MD : Les neurochirurgiens peuvent voir et mesurer le cerveau et, potentiellement, le changer en le déconnectant ou en modifiant ses connexions. Voilà pourquoi je rêve d’un projet de neurochirurgie qui combinerait une imagerie par résonance magnétique [IRM] intraopératoire avec une acquisition et une reconstruction du connectome de manière ultrarapide. Pour y arriver, il faudrait réunir plusieurs conditions : équiper des centres hospitaliers universitaires d’appareils IRM intraopératoire au Québec et à l’étranger; avoir une entente de recherche avec un fabricant d’appareils IRM pour accéder aux paramètres cachés de la machine; rendre l’analyse d’images en temps réel; obtenir les images par résonance magnétique avant, pendant et après les opérations, ce qui implique d’avoir accès aux neurochirurgiens et à leurs patients; recevoir toutes les données de ces mêmes patients et les surveiller; enfin, partager ces données avec la communauté scientifique tout en assurant leur protection et leur anonymat.

RQ : Vous parlez de la nécessité d’une révolution technologique pour augmenter la résolution des outils que vous avez conçus. De quel ordre sera cette révolution?

MD : On doit repousser les limites de la physique et des instruments mis au point par les ingénieurs. On a besoin de nouveaux outils d’imagerie moins chers que l’IRM, qui peuvent reconstituer le connectome rapidement et précisément. Je pense à un appareil qui ressemblerait à une lampe de poche, un miniultrason ou un téléphone cellulaire qu’on balaierait sur le cerveau et qui reconstruirait sa carte intégralement.

RQ : Où en sera votre technologie dans 10 ans?

MD : Cette technologie commencera à influencer réellement la clinique et l’industrie pharmaceutique. Surtout en ce qui a trait à la découverte de nouveaux traitements et médicaments pour les maladies neurodégénératives et les traumatismes crâniens. La médecine pourra mieux cibler les zones pertinentes du cerveau à évaluer et à soigner, mieux comprendre les mécanismes complexes des réseaux neuronaux en jeu et être plus à même de se concentrer sur le vrai problème avec précision, comme la neuro-inflammation ou la mort d’axones.

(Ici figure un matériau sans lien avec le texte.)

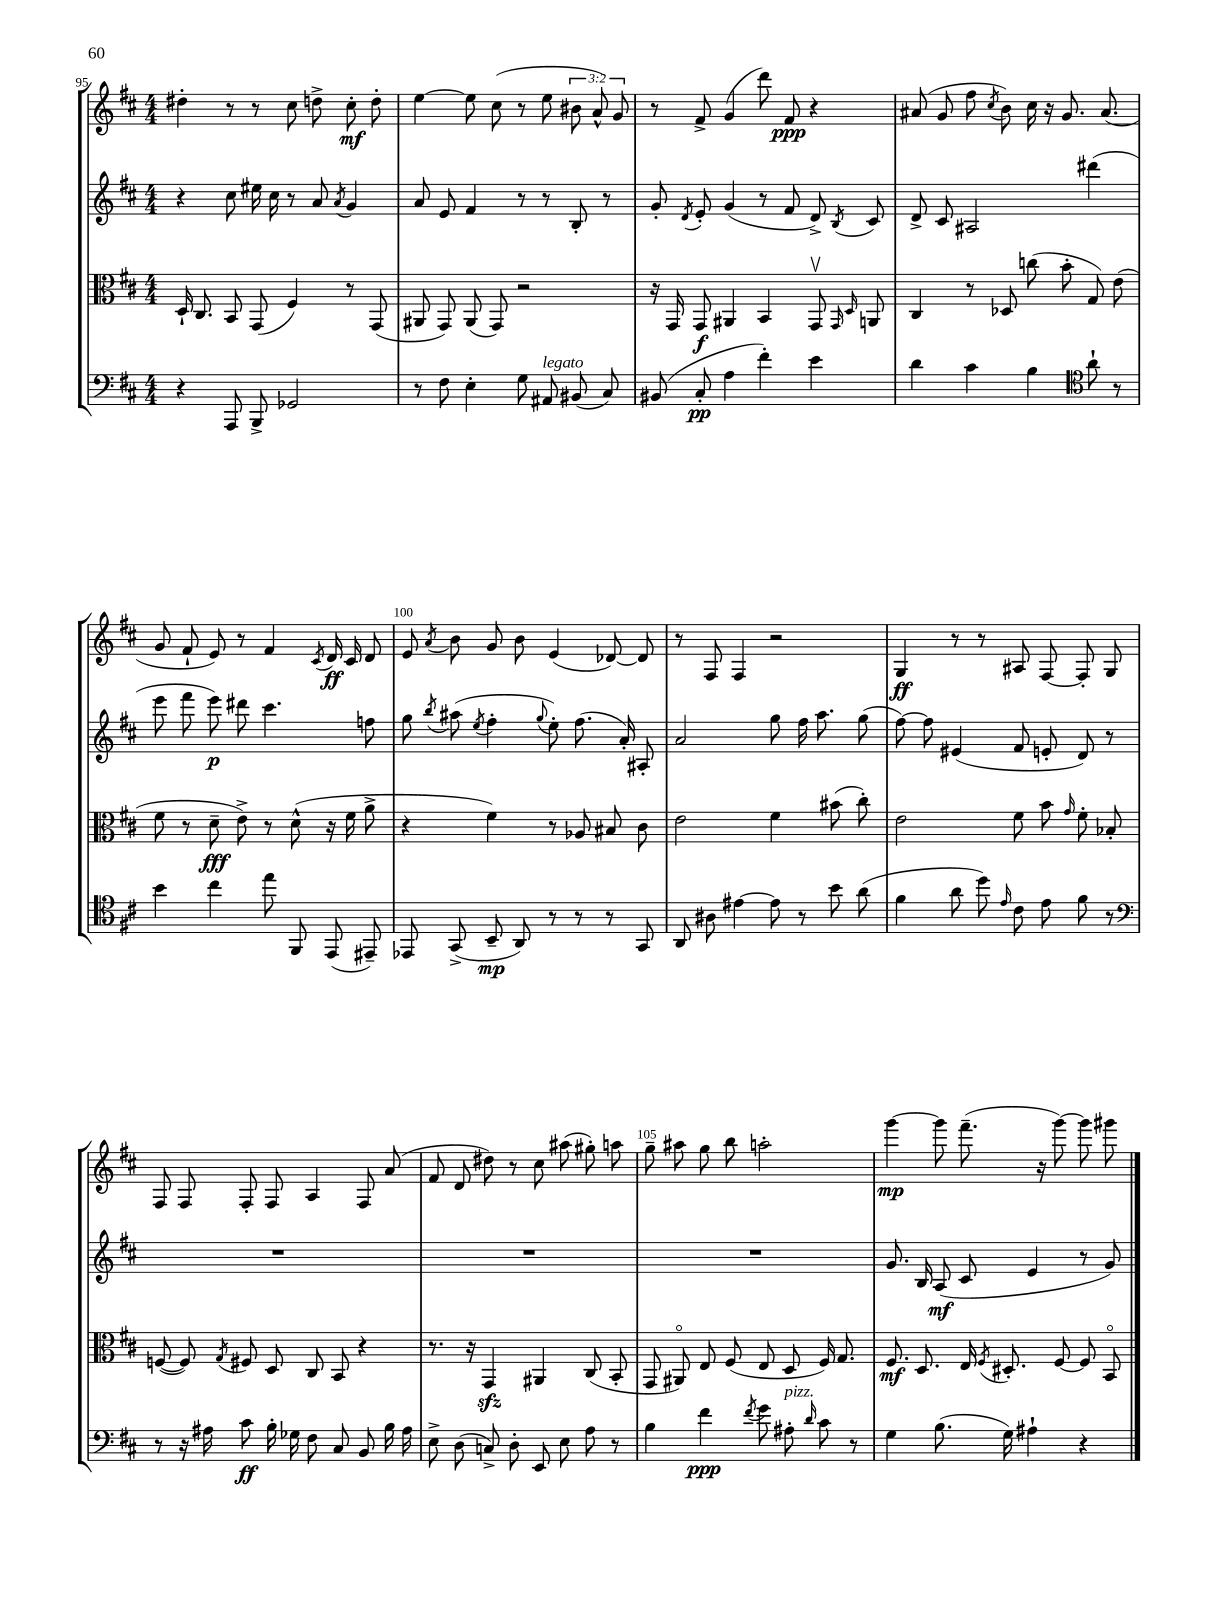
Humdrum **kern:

RQ : Quels sont les défis pour un chercheur qui se lance dans l’entrepreneuriat?

MD : Le fait d’être professeur d’université m’a en quelque sorte préparé à l’entrepreneuriat. Un professeur doit faire preuve d’un sens des affaires pour monter un laboratoire avec des employés compétents et des ressources stables. Il doit bien vendre ses idées pour avoir du succès. C’est la même chose pour un entrepreneur. Par contre, il est plus difficile de financer une technologie et de la vendre à un client que de convaincre des éditeurs de publier un article.

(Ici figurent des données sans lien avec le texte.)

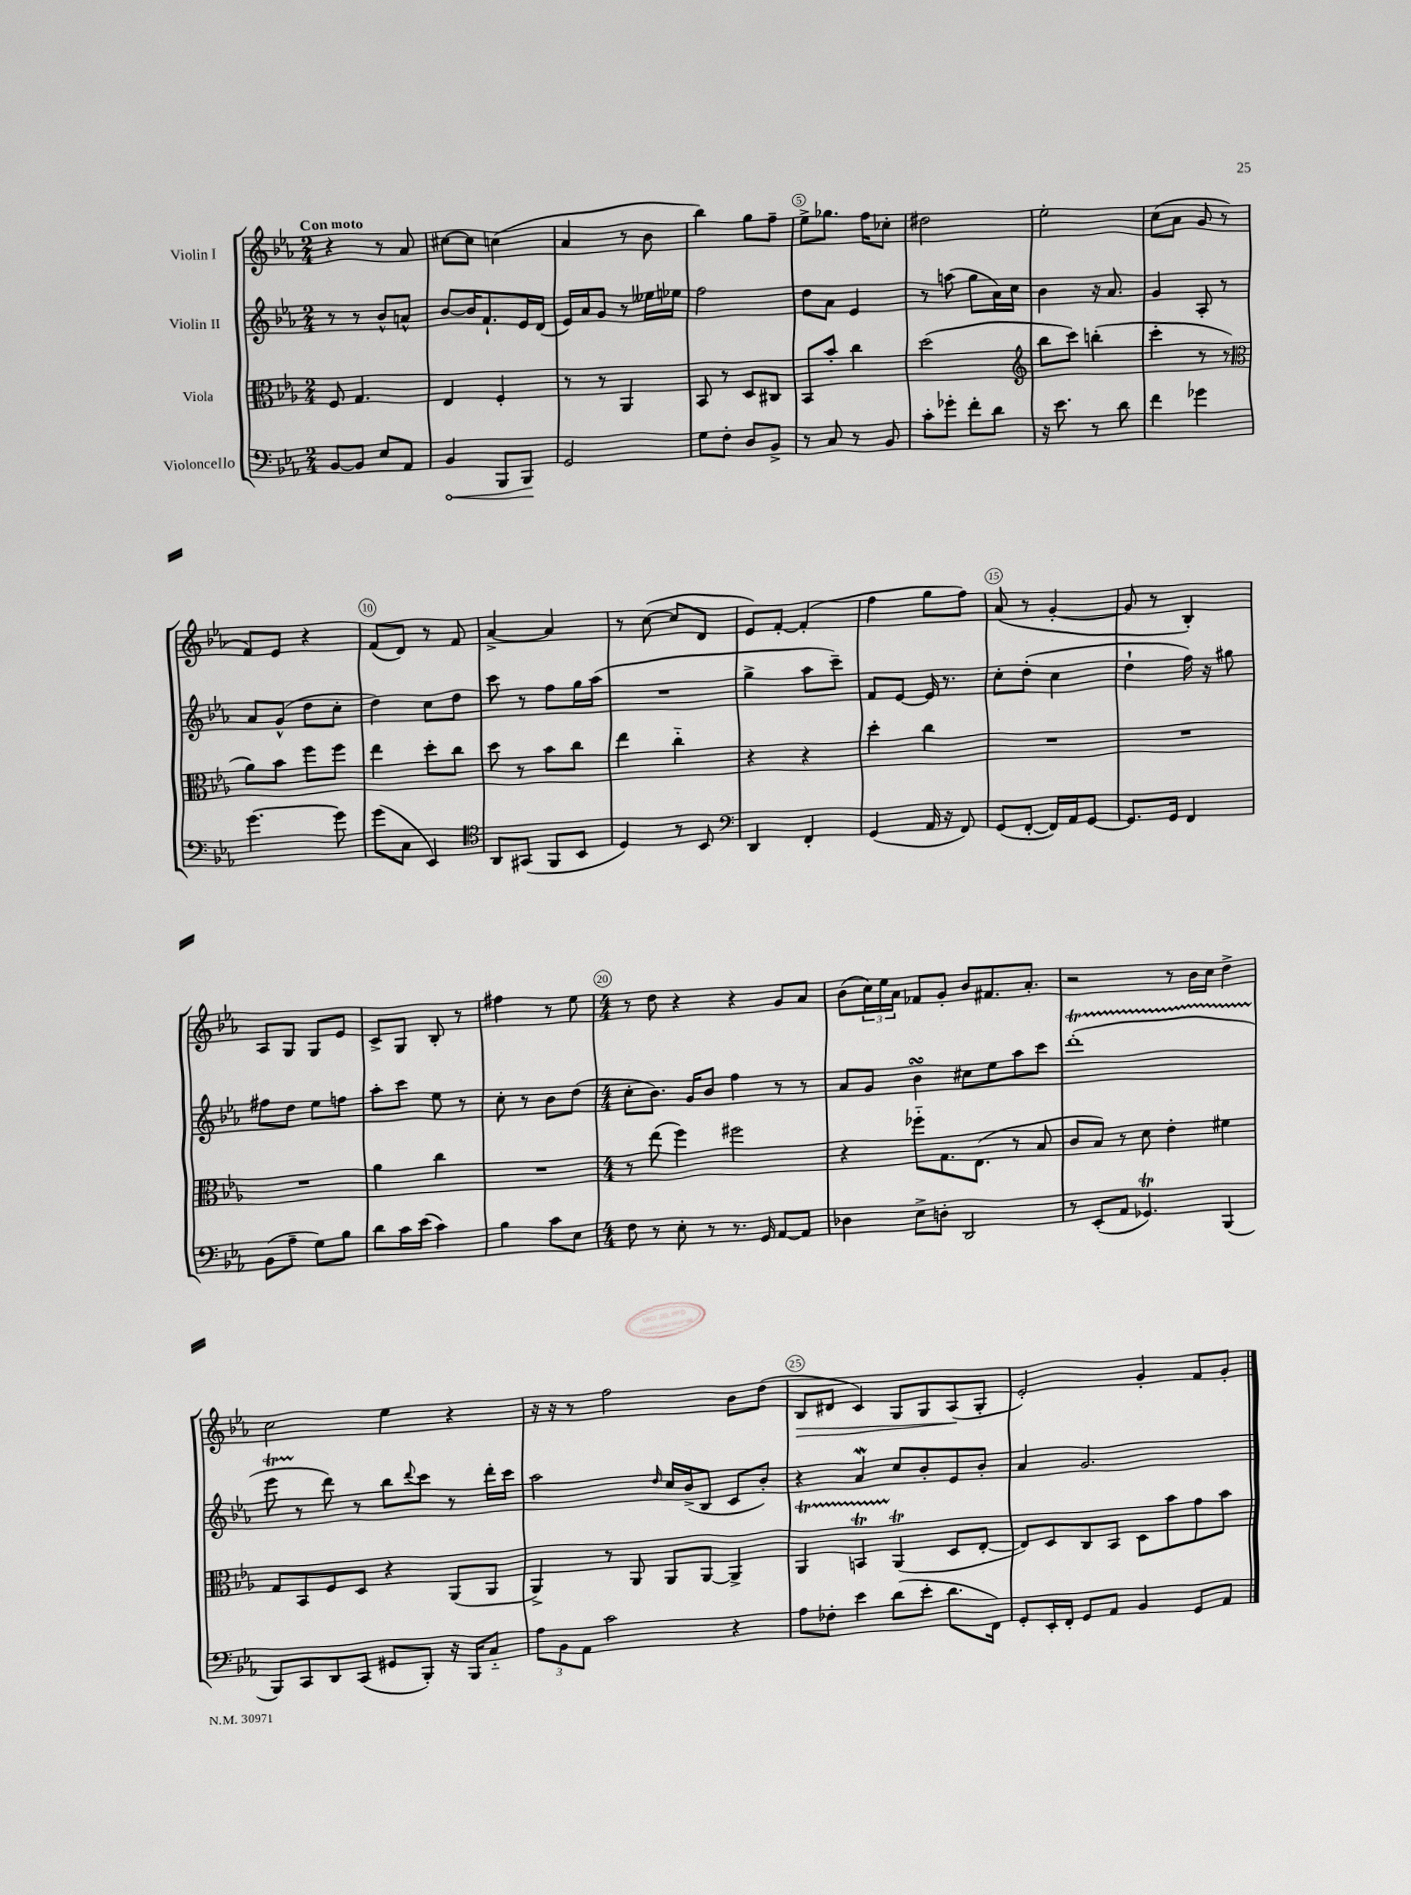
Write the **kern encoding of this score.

**kern	**dynam	**kern	**kern	**kern	**dynam
*part4	*part4	*part3	*part2	*part1	*part1
*staff4	*staff4	*staff3	*staff2	*staff1	*staff1
*I"Violoncello	*	*I"Viola	*I"Violin II	*I"Violin I	*
*clefF4	*	*clefC3	*clefG2	*clefG2	*
*k[b-e-a-]	*	*k[b-e-a-]	*k[b-e-a-]	*k[b-e-a-]	*
*M2/4	*	*M2/4	*M2/4	*M2/4	*
=1	=1	=1	=1	=1	=1
!	!	!	!	!LO:TX:a:B:t=Con moto	!
[8BB-/L	.	8F/	8r	4r	.
8BB-/J]	.	4.G/	8r	.	.
8E-/L	.	.	8b-^^/L	8r	.
8AA-/J	.	.	8an^^/J	8a-/	.
=2	=2	=2	=2	=2	=2
!	!LO:HP:b	!	!	!	!
4BB-/	<	4E-/	[8b-/L	[8cc#X\L	.
.	.	.	16b-/K]	8cc#\J]	.
.	.	.	8.f`/	.	.
8BBB-/L	.	4F'/	.	(4ccn\	.
8BBB-/J	.	.	16e-/L	.	.
.	.	.	(16d/JJ	.	.
.	[	.	.	.	.
=3	=3	=3	=3	=3	=3
2GG/	.	8r	16e-/LL)	4a-/	.
.	.	.	16a-/J	.	.
.	.	8r	8g/J	.	.
.	.	4AA-/	8r	8r	.
.	.	.	16ee--X\LL	8b-\	.
.	.	.	16ee-X\JJ	.	.
=4	=4	=4	=4	=4	=4
8G\L	.	8BB-/	2ff\	4bb-\)	.
8F'\J	.	8r	.	.	.
8D/L	.	8D/L	.	8gg\L	.
8BB-^/J	.	8C#X/J	.	8ff~\J	.
=5	=5	=5	=5	=5	=5
8r	.	8BB-/L	8dd\L	8ee-^\L	.
8C/	.	8b-'/J	8a-\J	8.gg-X\J	.
8r	.	4cc\	4e-/	.	.
.	.	.	.	16ff\KL	.
8BB-/	.	.	.	8cc-X'\J	.
=6	=6	=6	=6	=6	=6
8c'\L	.	(2dd\	8r	2dd#X\	.
8g-X'\J	.	.	(8aan\	.	.
8f'\L	.	.	8gg\L	.	.
8d\J	.	.	16a-\L)	.	.
.	.	.	16cc\JJ	.	.
=7	=7	=7	=7	=7	=7
*	*	*clefG2	*	*	*
16r	.	8bb-\L	4b-\	2ee-'\	.
8.e-\	.	.	.	.	.
.	.	8ccc\J)	.	.	.
8r	.	(4bbn'\	16r	.	.
.	.	.	8.a-/	.	.
8d\	.	.	.	.	.
=8	=8	=8	=8	=8	=8
4f\	.	4ccc'\	4g/	(8cc\L	.
.	.	.	.	8a-\J	.
4g-X\	.	8r	8A-'/	8g/	.
.	.	8r	8r	8r	.
!!LO:LB:g=z
=9	=9	=9	=9	=9	=9
*	*	*clefC3	*	*	*
[4.g\	.	8a-\L)	8a-/L	8f/L)	.
.	.	8b-\J	(8g^^/J	8e-/J	.
.	.	8ff\L	8dd\L	4r	.
8g\]	.	8ff\J	8cc'\J	.	.
=10	=10	=10	=10	=10	=10
(8g\L	.	4ee-\	4dd\)	(8f/L	.
8C\J	.	.	.	8d/J)	.
4EE-/)	.	8dd'\L	8cc\L	8r	.
.	.	8cc\J	8dd\J	8f/	.
=11	=11	=11	=11	=11	=11
*clefC4	*	*	*	*	*
8AA-/L	.	8dd\	8ccc\	[4a-^/	.
(8GG#X/J	.	8r	8r	.	.
8FF/L	.	8b-\L	8ff\L	4a-/]	.
8BB-/J	.	8cc\J	16gg\L	.	.
.	.	.	(16aa-\JJ	.	.
=12	=12	=12	=12	=12	=12
4D/)	.	4ee-\	2r	8r	.
.	.	.	.	([8cc\	.
8r	.	4cc\	.	8cc/L]	.
8BB-/	.	.	.	8d/J	.
=13	=13	=13	=13	=13	=13
*clefF4	*	*	*	*	*
4DD/	.	4r	4gg^\	8e-/L)	.
.	.	.	.	[8f'/J	.
4FF'/	.	4r	8aa-\L	(4f'/]	.
.	.	.	8ccc~\J)	.	.
=14	=14	=14	=14	=14	=14
(4GG/	.	4dd'\	8f/L	4ff\	.
.	.	.	[8e-/J	.	.
16AA-/	.	4cc\	16e-/]	8gg\L	.
16r	.	.	8.r	.	.
8FF/)	.	.	.	8ff\J)	.
=15	=15	=15	=15	=15	=15
(8GG/L	.	2r	8cc'\L	(8a-/	.
[8FF'/J	.	.	(8dd'\J	8r	.
16FF/LL])	.	.	4cc\	[4g'/	.
16AA-/J	.	.	.	.	.
[8GG/J	.	.	.	.	.
=16	=16	=16	=16	=16	=16
8.GG/L]	.	2r	4dd`\	8g/]	.
.	.	.	.	8r	.
16GG/Jk	.	.	.	.	.
4FF/	.	.	16ff\)	4B-'/)	.
.	.	.	16r	.	.
.	.	.	8gg#X\	.	.
!!LO:LB:g=z
=17	=17	=17	=17	=17	=17
(8BB-\L	.	2r	8ff#X\L	8A-/L	.
8A-~\J	.	.	8dd\J	8G/J	.
8G\L)	.	.	8ee-\L	8G/L	.
8B-\J	.	.	8ffn\J	8e-/J	.
=18	=18	=18	=18	=18	=18
8d\L	.	4a-\	8aa-'\L	8c^/L	.
16c\L	.	.	8ccc\J	8G/J	.
(16e-\JJ	.	.	.	.	.
4c\)	.	4cc\	8ee-\	8B-'/	.
.	.	.	8r	8r	.
=19	=19	=19	=19	=19	=19
4B-\	.	2r	8cc'\	4ff#X\	.
.	.	.	8r	.	.
8c\L	.	.	8b-\L	8r	.
8E-\J	.	.	(8dd\J	8ee-\	.
=20	=20	=20	=20	=20	=20
*M4/4	*	*M4/4	*M4/4	*M4/4	*
8F\	.	8r	8cc'\L	8r	.
8r	.	(8ee-\	8.b-\J)	8dd\	.
8E-'\	.	4ff\)	.	4r	.
.	.	.	16g/KL	.	.
8r	.	.	8b-/J	.	.
8.r	.	2ff#X\	4ff\	4r	.
16GG/	.	.	.	.	.
[8AA-/L	.	.	8r	8g/L	.
8AA-/J]	.	.	8r	8a-/J	.
=21	=21	=21	=21	=21	=21
4D-X\	.	4r	8a-/L	(8b-\L	.
.	.	.	8g/J	24cc\L)	.
.	.	.	.	24ee-\	.
.	.	.	.	24a-\JJ	.
8E-^\L	.	8ff-X\L	4b-sSSS\	8f-X/L	.
8Dn'\J	.	8.G\	.	8g'/J	.
2DD/	.	.	8cc#X\L	8b-/L	.
.	.	(8.E-\J	.	.	.
.	.	.	8ee-\	8.f#X/	.
.	.	8r	8aa-\	.	.
.	.	.	.	8.a-'/J	.
.	.	8B-/	8ccc\J	.	.
=22	=22	=22	=22	=22	=22
8r	.	8c/L	(1dddt'	2r	.
(8EE-'/L	.	8B-/J)	.	.	.
8AA-/J	.	8r	.	.	.
4.GG-XT/)	.	8d\	.	.	.
.	.	4e-'\	.	8r	.
.	.	.	.	16b-\LL	.
.	.	.	.	16cc\JJ	.
(4BBB-/	.	4f#X\	.	4dd^\	.
!!LO:LB:g=z
=23	=23	=23	=23	=23	=23
8BBB-/L)	.	8G/L	8eee-TTT\	2cc\	.
8CC/	.	8BB-/	8r	.	.
8DD/	.	8F/	8ddd\)	.	.
(8CC/J	.	8D/J	8r	.	.
8GG#X/L	.	4r	8bb-\L	4ee-\	.
.	.	.	8qqddd/	.	.
8BBB-'/J)	.	.	8ccc\J	.	.
16r	.	(8AA-/L	8r	4r	.
16BBB-/KL	.	.	.	.	.
8C/J	.	8AA-/J	16ddd'\LL	.	.
.	.	.	16ccc\JJ	.	.
=24	=24	=24	=24	=24	=24
12A-\L	.	4AA-^/)	2aa-\	16r	.
.	.	.	.	16r	.
12BB-\	.	.	.	.	.
.	.	.	.	8r	.
12AA-\J	.	.	.	.	.
2c\	.	8r	.	2ff\	.
.	.	8AA-/	.	.	.
.	.	.	16qqdd/	.	.
.	.	8AA-/L	16cc/LL	.	.
.	.	.	(16b-^/J	.	.
.	.	[8AA-/J	8B-/J	.	.
4r	.	4AA-^/]	8c/L	8b-\L	.
.	.	.	8b-'/J)	(8dd\J	.
=25	=25	=25	=25	=25	=25
!	!	!	!	!	!LO:HP:b
8A-\L	.	4AA-T/	4r	8B-/L	>
8F-X'\J	.	.	.	8d#X/J	.
4e-\	.	4BBnTTTt/	4a-w/	4c/)	.
(8d\L	.	(4AA-T/	8cc/L	8G/L	.
8e-'\J	.	.	8b-'/	8G/	.
8.d\L	.	8D/L	8e-/	(8A-/	.
.	.	[8E-'/J	8b-'/J	8G'/J	]
16FF\Jk)	.	.	.	.	.
=26	=26	=26	=26	=26	=26
8GG'/L	.	8E-/L])	4a-/	2e-'/)	.
16EE-'/L	.	8D/	.	.	.
16FF'/JJ	.	.	.	.	.
8GG/L	.	8C/	2.g/	.	.
8AA-/J	.	8BB-/J	.	.	.
4BB-/	.	8D\L	.	4g'/	.
.	.	8b-\	.	.	.
8GG/L	.	8g\	.	8f/L	.
8AA-/J	.	8b-\J	.	8g'/J	.
==	==	==	==	==	==
*-	*-	*-	*-	*-	*-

Les défis résident dans la communication avec l’industrie, qui n’évolue pas au même rythme que la science. Présentement, notre technologie est loin devant ce qui se fait sur le marché. Il faut donc parvenir à l’expliquer le plus simplement possible, exposer des résultats concrets et prendre l’industrie par la main pour la persuader progressivement de l’intérêt de nos travaux.

Cette entrevue est parue dans Québec Science, un magazine scientifique pour le grand public.